Ein Plätzchen für die Suchmaschine
»Google Stay Home« ist auf einem Transparent zu lesen, das an einem Hausprojekt in Berlin-Kreuzberg hängt. Im selben Häuserblock möchte der amerikanische IT-Konzern am Ende des Jahres einen weiteren »Google-Campus« eröffnen. Dieser soll im Umspannwerk Kreuzberg entstehen. Das denkmalgeschützte Gebäude stand in den neunziger Jahren leer, alternative Technopartys fanden dort gelegentlich statt. Nach einer umfassenden Sanierung dient es seit längerem als Veranstaltungsort und beherbergt ein teures Restaurant. Im November feierte der Bundesnachrichtendienst im Umspannwerk sein 60jähriges Bestehen, in Anwesenheit der Bundeskanzlerin. Nach solchen Veranstaltungen verschwinden die Gäste meist genauso schnell, wie sie gekommen sind. Google hingegen möchte für längere Zeit in Kreuzberg bleiben.

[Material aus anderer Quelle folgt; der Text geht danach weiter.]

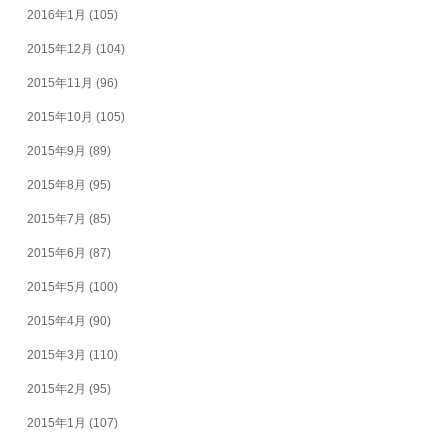
2016年1月
(105)
2015年12月
(104)
2015年11月
(96)
2015年10月
(105)
2015年9月
(89)
2015年8月
(95)
2015年7月
(85)
2015年6月
(87)
2015年5月
(100)
2015年4月
(90)
2015年3月
(110)
2015年2月
(95)
2015年1月
(107)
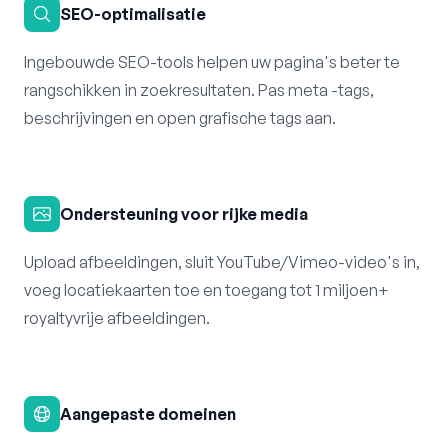
SEO-optimalisatie
Ingebouwde SEO-tools helpen uw pagina's beter te
rangschikken in zoekresultaten. Pas meta -tags,
beschrijvingen en open grafische tags aan.
Ondersteuning voor rijke media
Upload afbeeldingen, sluit YouTube/Vimeo-video's in,
voeg locatiekaarten toe en toegang tot 1 miljoen+
royaltyvrije afbeeldingen.
Aangepaste domeinen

Als das Unternehmen seine Pläne vorstellte, kam der Regierende Bürgermeister Michael Müller (SPD) persönlich. Schließlich soll Berlin die Hauptstadt der Start-ups in Europa werden. Was macht solche Firmen aus? Dem Bundesverband Deutscher Start-ups zufolge handelt es sich um vielversprechende Unternehmen mit einem innovativen Geschäftsmodell oder einem Konzept für eine Technologie, die seit weniger als zehn Jahren bestehen. Da mit einer unfertigen Technologie kein Geld verdient werden kann, müssen Geldgeber in den ersten Jahren solche Start-ups finanzieren. Der »Google-Campus« soll dem IT-Konzern zufolge Entwicklern, Gründern und Investoren einen Treffpunkt bieten. Es gehe um die Förderung von Unternehmensgründungen durch Ausbildung und Netzwerkarbeit. »Google hat als Start-up in einer Garage angefangen – die Unterstützung von Start-ups liegt uns daher sehr am Herzen. Wir hoffen, mit dem Campus Berlin die Start-up-Community zu stärken«, schreibt das Großunternehmen in einer Pressemitteilung. Seine Marketingabteilung spricht von der »Förderung des lokalen Start-up-Ökosystems«.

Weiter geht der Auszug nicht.